He said those responsible – not just those who carried out the attack using nerve agent Novichok, but also those who ordered it – "must face appropriately serious consequences".

"We stand in solidarity with our allies in the United Kingdom and will continue to coordinate closely our responses," he added.

Update: Tillerson has been sacked by Donald Trump. In a shock move the US President has replaced his secretary of state with CIA director Mike Pompeo.

Speaking to reporters today, Donald Trump said: "It sounds to me like it would be Russia based on all of the evidence they have. I don’t know if they’ve come to a conclusion. But she's calling me today... Theresa May is going to be speaking to me today.

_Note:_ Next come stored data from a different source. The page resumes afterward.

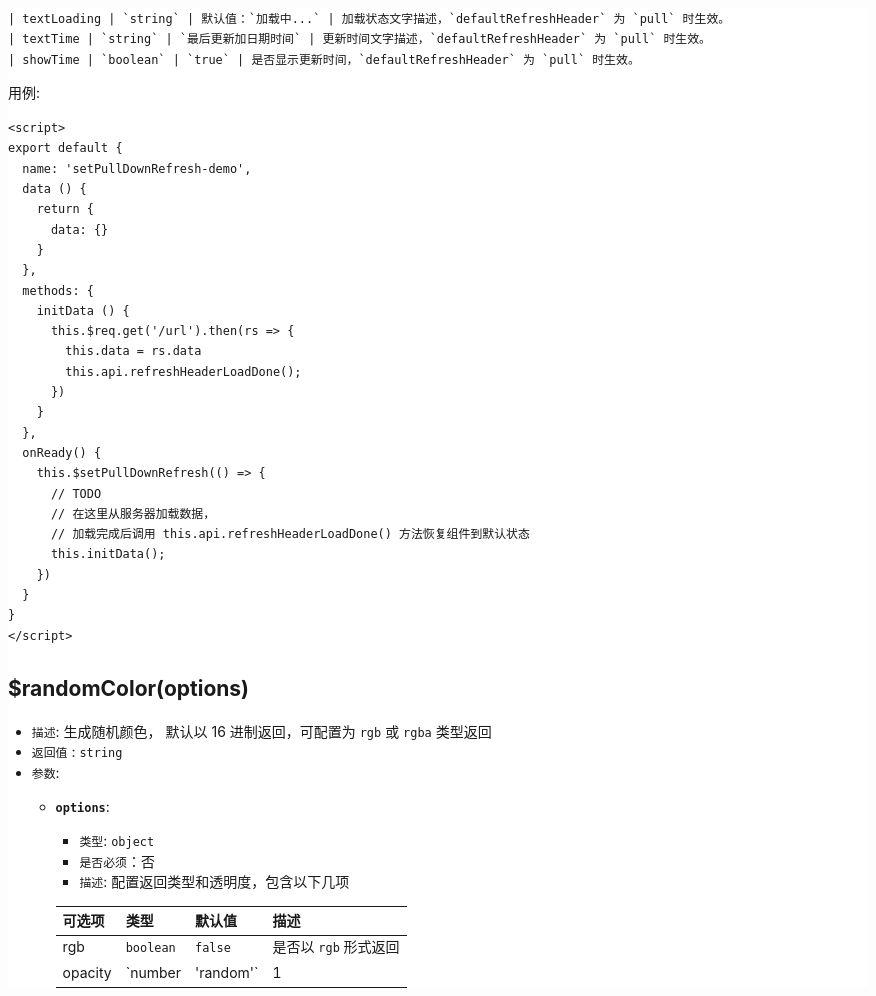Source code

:     | textLoading | `string` | 默认值：`加载中...` | 加载状态文字描述，`defaultRefreshHeader` 为 `pull` 时生效。
    | textTime | `string` | `最后更新加日期时间` | 更新时间文字描述，`defaultRefreshHeader` 为 `pull` 时生效。
    | showTime | `boolean` | `true` | 是否显示更新时间，`defaultRefreshHeader` 为 `pull` 时生效。

用例:

``` vue
<script>
export default {
  name: 'setPullDownRefresh-demo',
  data () {
    return {
      data: {}
    }
  },
  methods: {
    initData () {
      this.$req.get('/url').then(rs => {
        this.data = rs.data
        this.api.refreshHeaderLoadDone();
      })
    }
  },
  onReady() {
    this.$setPullDownRefresh(() => {
      // TODO
      // 在这里从服务器加载数据，
      // 加载完成后调用 this.api.refreshHeaderLoadDone() 方法恢复组件到默认状态
      this.initData();
    })
  }
}
</script>
```

## $randomColor(options)
- `描述`: 生成随机颜色， 默认以 16 进制返回，可配置为 `rgb` 或 `rgba` 类型返回
- `返回值` : `string`
- `参数`: 
  - **`options`**:
    + `类型`: `object`
    + `是否必须`：否
    + `描述`: 配置返回类型和透明度，包含以下几项

    | 可选项 | 类型 | 默认值 | 描述
    | - | - | - | -
    | rgb | `boolean` | `false` | 是否以 `rgb` 形式返回
    | opacity | `number | 'random'`| 1 | 透明度, 以 `rgba` 形式返回
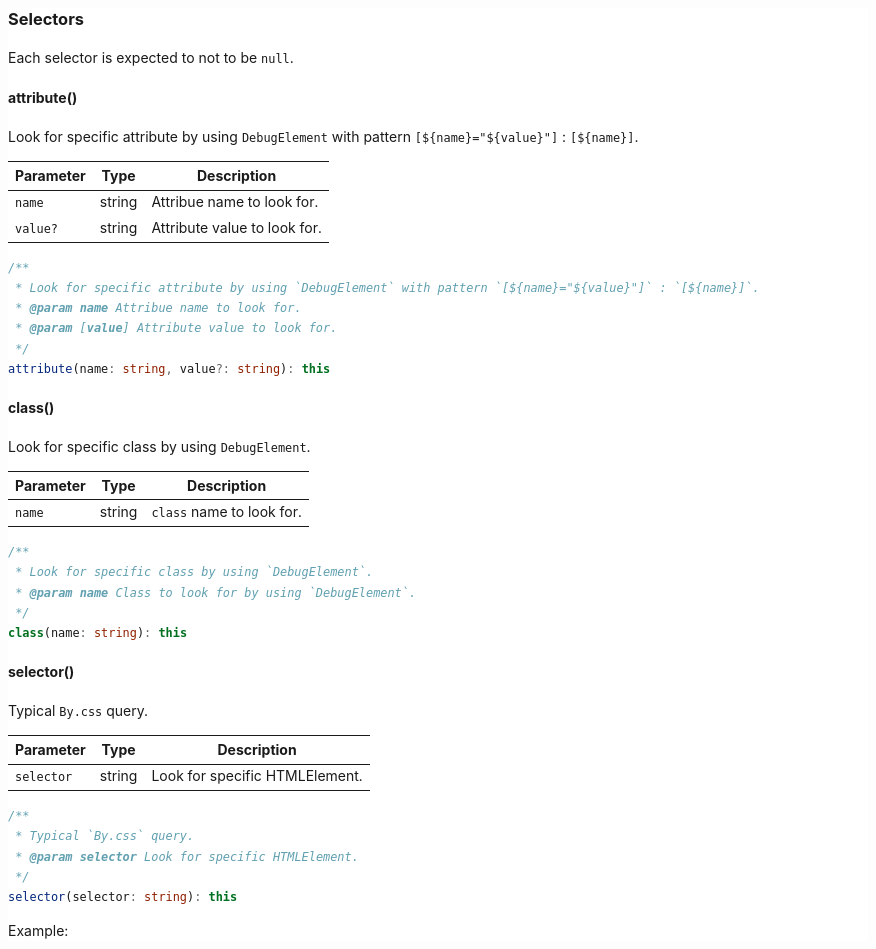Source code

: ### Selectors

Each selector is expected to not to be `null`.

#### attribute()

Look for specific attribute by using `DebugElement` with pattern `[${name}="${value}"]` : `[${name}]`.

 Parameter | Type | Description
-----------|------|-------------
 `name`  | string | Attribue name to look for.
 `value?` | string | Attribute value to look for.

```typescript
/**
 * Look for specific attribute by using `DebugElement` with pattern `[${name}="${value}"]` : `[${name}]`.
 * @param name Attribue name to look for.
 * @param [value] Attribute value to look for.
 */
attribute(name: string, value?: string): this
```

#### class()

Look for specific class by using `DebugElement`.

 Parameter | Type | Description
-----------|------|-------------
 `name`  | string | `class` name to look for.

```typescript
/**
 * Look for specific class by using `DebugElement`.
 * @param name Class to look for by using `DebugElement`.
 */
class(name: string): this
```

#### selector()

Typical `By.css` query.

 Parameter | Type | Description
-----------|------|-------------
 `selector`  | string | Look for specific HTMLElement.

```typescript
/**
 * Typical `By.css` query.
 * @param selector Look for specific HTMLElement.
 */
selector(selector: string): this
```

Example:


[0]: https://github.com/angular-package/angular-package/blob/core/packages/core/packages/testing/interface/options.interface.ts
[1]: https://github.com/angular-package/angular-package/blob/core/packages/core/packages/testing/interface/spec.interface.ts
[2]: https://github.com/angular-package/angular-package/blob/core/packages/core/packages/testing/type/result-name.type.ts
[3]: https://github.com/angular-package/angular-package/blob/core/packages/core/packages/type/argument.type.ts
[4]: https://github.com/angular-package/angular-package/blob/core/packages/core/packages/testing/type/execute.type.ts
[5]: https://github.com/angular-package/angular-package/blob/core/packages/core/packages/testing/type/console-log.type.ts
[6]: https://github.com/angular-package/angular-package/blob/core/packages/core/packages/testing/src/main.class.ts
[10]: https://github.com/angular-package/angular-package/blob/core/packages/core/packages/testing/CHANGELOG.md
[27]: https://donorbox.org/help-creating-open-source-software
[127]: https://www.paypal.com/cgi-bin/webscr?cmd=_s-xclick&hosted_button_id=V98VLPSG6NQA6
[300]: https://github.com/angular-package/angular-package/blob/core/GIT.md
[301]: https://github.com/angular-package/angular-package/blob/core/ORGANIZATION.md
[302]: https://github.com/angular-package/angular-package/blob/core/STYLE-GUIDE.md
[303]: https://github.com/angular-package/angular-package/blob/core/LICENSE
[304]: https://github.com/angular-package/angular-package/blob/core/MAKECHANGELOG.md
[400]: https://rollupjs.org/#introduction
[401]: https://developer.mozilla.org/en-US/docs/Web/API/HTMLElement
[402]: https://developer.mozilla.org/en-US/docs/Web/HTML/Attributes
[403]: https://developer.mozilla.org/en-US/docs/Web/JavaScript/Reference/Functions/set
[404]: https://developer.mozilla.org/en-US/docs/Web/JavaScript/Reference/Functions/get
[405]: https://jasmine.github.io/2.0/introduction
[406]: https://www.w3schools.com/js/js_object_properties.asp
[407]: https://developer.mozilla.org/en-US/docs/Web/JavaScript/Reference/Classes
[408]: https://developer.mozilla.org/en-US/docs/Web/JavaScript/Reference/Global_Objects/Object
[409]: https://developer.mozilla.org/en-US/docs/Web/JavaScript/Guide/Functions
[410]: https://developer.mozilla.org/en-US/docs/Web/API/Console/log
[500]: https://angular-2-training-book.rangle.io/v/v2.3/handout/features/decorators.html
[501]: https://angular.io/api/core/Component
[502]: https://angular.io/tutorial/toh-pt4
[503]: https://angular.io/api/core/ChangeDetectorRef
[504]: https://angular.io/api/core/testing/TestModuleMetadata
[505]: https://angular.io/api/core/Type
[506]: https://angular.io/guide/dynamic-component-loader
[507]: https://angular.io/guide/lifecycle-hooks
[508]: https://angular.io/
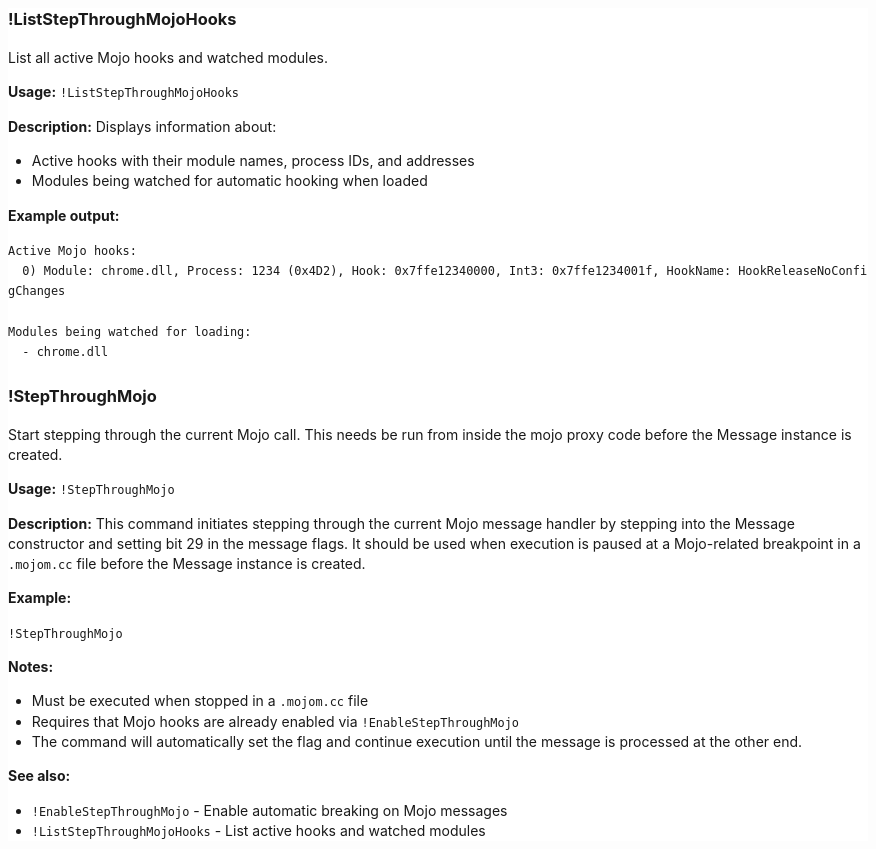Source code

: ### !ListStepThroughMojoHooks

List all active Mojo hooks and watched modules.

**Usage:** `!ListStepThroughMojoHooks`

**Description:**
Displays information about:
- Active hooks with their module names, process IDs, and addresses
- Modules being watched for automatic hooking when loaded

**Example output:**
```
Active Mojo hooks:
  0) Module: chrome.dll, Process: 1234 (0x4D2), Hook: 0x7ffe12340000, Int3: 0x7ffe1234001f, HookName: HookReleaseNoConfigChanges

Modules being watched for loading:
  - chrome.dll
```

### !StepThroughMojo

Start stepping through the current Mojo call. This needs be run from inside
the mojo proxy code before the Message instance is created.

**Usage:** `!StepThroughMojo`

**Description:**
This command initiates stepping through the current Mojo message handler by
stepping into the Message constructor and setting bit 29 in the message flags.
It should be used when execution is paused at a Mojo-related breakpoint in
a `.mojom.cc` file before the Message instance is created.

**Example:**
```
!StepThroughMojo
```

**Notes:**
- Must be executed when stopped in a `.mojom.cc` file
- Requires that Mojo hooks are already enabled via `!EnableStepThroughMojo`
- The command will automatically set the flag and continue execution until
  the message is processed at the other end.

**See also:**
- `!EnableStepThroughMojo` - Enable automatic breaking on Mojo messages
- `!ListStepThroughMojoHooks` - List active hooks and watched modules
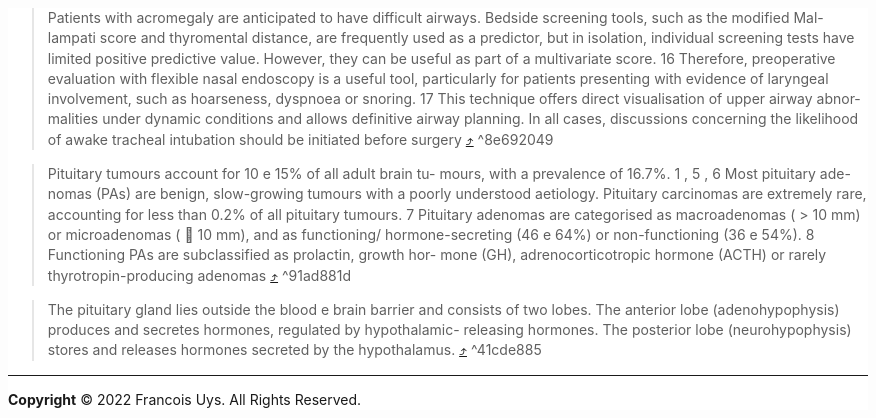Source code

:> Patients with acromegaly are anticipated to have difficult airways. Bedside screening tools, such as the modified Mal- lampati score and thyromental distance, are frequently used as a predictor, but in isolation, individual screening tests have limited positive predictive value. However, they can be useful as part of a multivariate score. 16 Therefore, preoperative evaluation with flexible nasal endoscopy is a useful tool, particularly for patients presenting with evidence of laryngeal involvement, such as hoarseness, dyspnoea or snoring. 17 This technique offers direct visualisation of upper airway abnor- malities under dynamic conditions and allows definitive airway planning. In all cases, discussions concerning the likelihood of awake tracheal intubation should be initiated before surgery [⤴️](https://omnivore.app/me/attachment-pdf-191f1c62504#8e692049-d56d-48a9-89ad-1c3cd2722082)  ^8e692049

> Pituitary tumours account for 10 e 15% of all adult brain tu- mours, with a prevalence of 16.7%. 1 , 5 , 6 Most pituitary ade- nomas (PAs) are benign, slow-growing tumours with a poorly understood aetiology. Pituitary carcinomas are extremely rare, accounting for less than 0.2% of all pituitary tumours. 7 Pituitary adenomas are categorised as macroadenomas ( > 10 mm) or microadenomas (  10 mm), and as functioning/ hormone-secreting (46 e 64%) or non-functioning (36 e 54%). 8 Functioning PAs are subclassified as prolactin, growth hor- mone (GH), adrenocorticotropic hormone (ACTH) or rarely thyrotropin-producing adenomas [⤴️](https://omnivore.app/me/attachment-pdf-191f1c62504#91ad881d-a1d8-400e-a28c-91d11f29ebc6)  ^91ad881d

> The pituitary gland lies outside the blood e brain barrier and consists of two lobes. The anterior lobe (adenohypophysis) produces and secretes hormones, regulated by hypothalamic- releasing hormones. The posterior lobe (neurohypophysis) stores and releases hormones secreted by the hypothalamus. [⤴️](https://omnivore.app/me/attachment-pdf-191f1c62504#41cde885-6b8b-46d2-8eae-dabd60aaf06a)  ^41cde885



---

**Copyright**
© 2022 Francois Uys. All Rights Reserved.
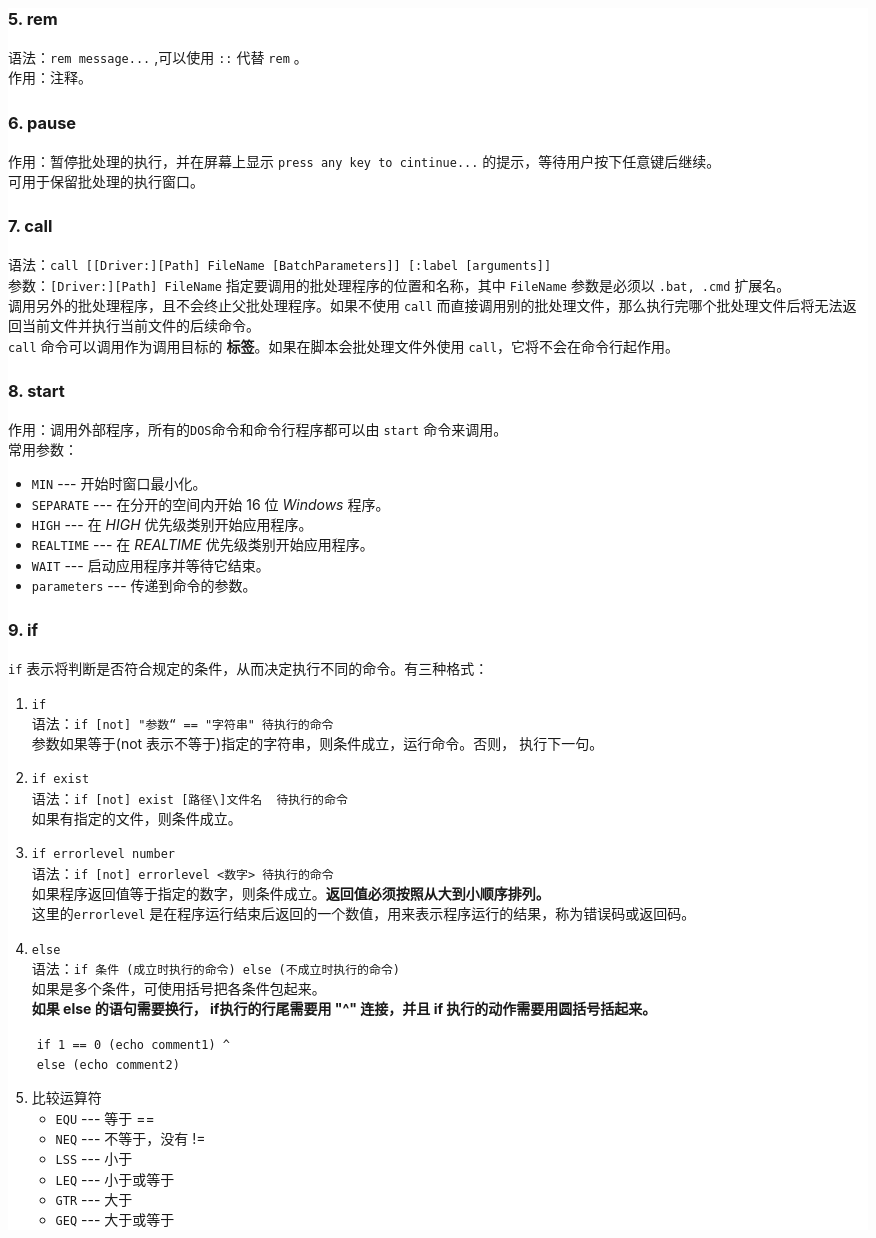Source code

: ### 5. rem ###
  
语法：`rem message...` ,可以使用 `::` 代替 `rem` 。  
作用：注释。  
  
### 6. pause ###
  
作用：暂停批处理的执行，并在屏幕上显示 `press any key to cintinue...` 的提示，等待用户按下任意键后继续。  
可用于保留批处理的执行窗口。  
  
### 7. call ###
  
语法：`call [[Driver:][Path] FileName [BatchParameters]] [:label [arguments]]`  
参数：`[Driver:][Path] FileName` 指定要调用的批处理程序的位置和名称，其中 `FileName` 参数是必须以 `.bat, .cmd` 扩展名。  
调用另外的批处理程序，且不会终止父批处理程序。如果不使用 `call` 而直接调用别的批处理文件，那么执行完哪个批处理文件后将无法返回当前文件并执行当前文件的后续命令。  
`call` 命令可以调用作为调用目标的 **标签**。如果在脚本会批处理文件外使用 `call`，它将不会在命令行起作用。  
  
### 8. start ###
  
作用：调用外部程序，所有的`DOS`命令和命令行程序都可以由 `start` 命令来调用。  
常用参数：  
* `MIN` --- 开始时窗口最小化。  
* `SEPARATE` --- 在分开的空间内开始 16 位 *Windows* 程序。  
* `HIGH` --- 在 *HIGH* 优先级类别开始应用程序。  
* `REALTIME` --- 在 *REALTIME* 优先级类别开始应用程序。  
* `WAIT` --- 启动应用程序并等待它结束。  
* `parameters` --- 传递到命令的参数。  

### 9. if ###
  
`if` 表示将判断是否符合规定的条件，从而决定执行不同的命令。有三种格式：  
1. `if`  
语法：`if [not] "参数“ == "字符串" 待执行的命令`  
参数如果等于(not 表示不等于)指定的字符串，则条件成立，运行命令。否则， 执行下一句。  
  
2. `if exist`  
语法：`if [not] exist [路径\]文件名  待执行的命令`  
如果有指定的文件，则条件成立。  
  
3. `if errorlevel number`  
语法：`if [not] errorlevel <数字> 待执行的命令`  
如果程序返回值等于指定的数字，则条件成立。**返回值必须按照从大到小顺序排列。**  
这里的`errorlevel` 是在程序运行结束后返回的一个数值，用来表示程序运行的结果，称为错误码或返回码。  
  
4. `else`  
语法：`if 条件 (成立时执行的命令) else (不成立时执行的命令)`  
如果是多个条件，可使用括号把各条件包起来。  
**如果 else 的语句需要换行， if执行的行尾需要用 "^" 连接，并且 if 执行的动作需要用圆括号括起来。**  
```Bat
	if 1 == 0 (echo comment1) ^
	else (echo comment2)
```
  
5. 比较运算符  
	* `EQU` --- 等于 ==  
	* `NEQ` --- 不等于，没有 !=  
	* `LSS` --- 小于  
	* `LEQ` --- 小于或等于  
	* `GTR` --- 大于  
	* `GEQ` --- 大于或等于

It sounds to me like they believe it was Russia, and I would certainly take that finding as fact."

He added: "As soon as we get the facts straight, if we agree with them, we will condemn Russia or whoever it may be."

Yesterday there were calls for the UK government to call on its allies when considering its next steps.

May told MPs there had been and would continue to be engagement with the UK's allies.

Last night May spoke with French President Macron, and agreed "it would be important to continue to act in concert with allies to address it," according to a Downing Street spokesman.

“President Macron condemned the attack and offered his solidarity with the UK. They agreed that the French and British governments should coordinate closely as the investigation developed and following Russia’s response," the spokesman added.

Boris Johnson this morning said he been encouraged by responses from many allies, in particular Macron, German foreign minister Sigmar Gabriel and Tillerson, who "last night made it absolutely clear that he sees this as part of a pattern of disruptive behaviour, increasingly disruptive behaviour, malign behaviour by Russia, the reckless use of chemical weapons, the support for the reckless use of chemical weapons which stretches from Syria now to the streets of Salisbury".

Johnson added: "The use of this nerve agent would represent the first use of nerve agents on the continent of Europe since the Second World War," describing the attack as "brazen".